Bu düzenden kopmadıkları sürece maçın favorisi onlar fakat Monaco tarafı da onları gayet iyi durdurabildiğini normal sezonda Pire’deki maçta gösterdi. Savunma sertliği arttığında Olympiakos’un ritminin bozulduğunu birkaç maçta gördük bu sezon. Monaco’nun bunu yapabilecek atletizme sahip olduğunu düşünüyorum. Aynı zamanda Mike James ve Ellie Okobo ikilisi de nasıl savunacağınızı bildiğiniz fakat yine de durduramadığınız tarzda oyuncular. İkisinin de ekstra motivasyonla oynayacağını düşünüyorum, Walkup dışında onları savunabilecek bir guardları var mı, emin değilim. Tabii ki Monaco diğer oyuncuların da eline bakacak. Calathes’in oyunu yönlendirmesine; hücum tıkandığında da Strazel, Diallo ve Loyd’un penetreleri ve orta mesafelerine ihtiyaçları olacak. Bunlar olduğunda ve Papagiannis’in ve Theis’ın Vezenkov-Fall ikilisini durdurduğu senaryoda Monaco’nun da şansı hiç az değil. Theis oyuna bahsettiğim sertliği verebilir diye düşünüyorum, Papagiannis’in özellikle savunması bu maç özelinde daha kritik.
Tahminler
Kapanışı tahminlerimle yapmak isterim. Elbette tek maçlarda her şey mümkün ve hata yapma ihtimali daha fazla tahmin yaparken. Oyun olarak beklentilerimi yazdım ve bu doğrultuda tahminim Panathinaikos-Monaco finali. Tabii ki temennim temsilcimiz Fenerbahçe Beko’nun kupayı almasından yana ama Pao’nun kadro kalitesi ile bir tık daha önde olduğunu düşünüyorum. Umarım yanılırım.
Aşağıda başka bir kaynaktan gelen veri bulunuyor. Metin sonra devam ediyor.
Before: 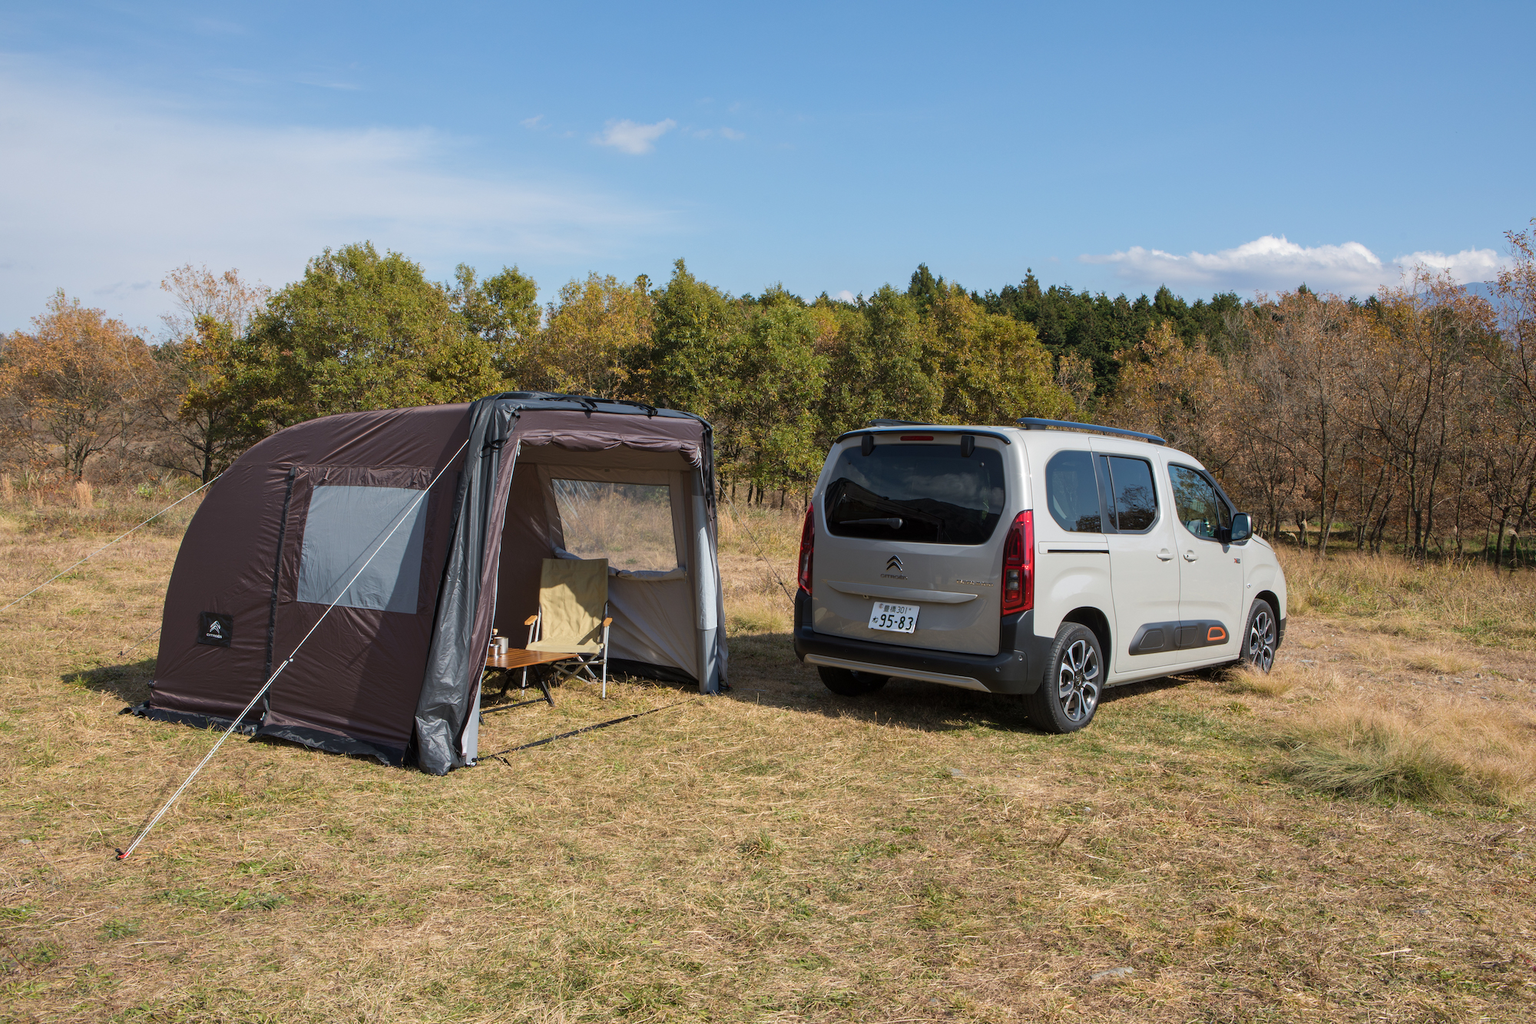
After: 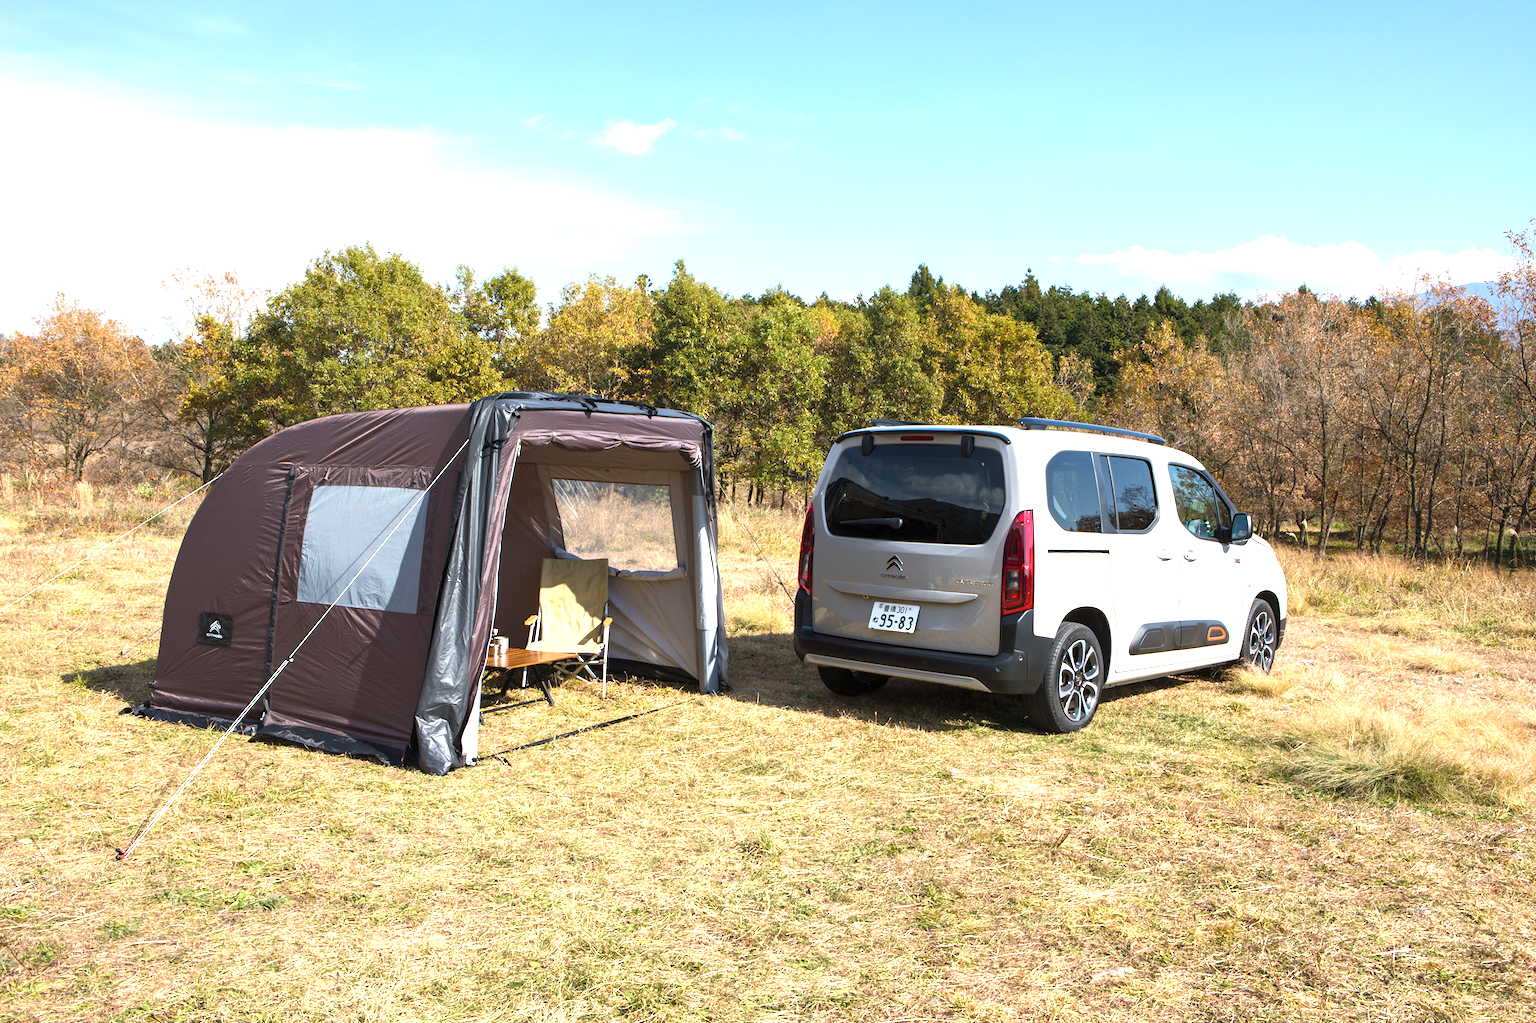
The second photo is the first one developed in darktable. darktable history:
tone equalizer: edges refinement/feathering 500, mask exposure compensation -1.57 EV, preserve details guided filter
color balance rgb: linear chroma grading › shadows -1.554%, linear chroma grading › highlights -14.75%, linear chroma grading › global chroma -9.828%, linear chroma grading › mid-tones -9.552%, perceptual saturation grading › global saturation 20%, perceptual saturation grading › highlights -25.504%, perceptual saturation grading › shadows 25.913%, perceptual brilliance grading › highlights 46.883%, perceptual brilliance grading › mid-tones 22.976%, perceptual brilliance grading › shadows -5.633%, global vibrance 22.685%
contrast brightness saturation: brightness 0.126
Diğer tarafta da Monaco’nun Olimpiakos’a ters geleceğini ve iyi bir savunma planı ile öne çıkacağını düşünüyorum. Tahminim doğru çıkarsa da finalde uzatmalarda Panathinaikos kazanır diyorum. Tekrar etmek gerekirse her şeye açık bir durum var ve yanılma ihtimalim az değil.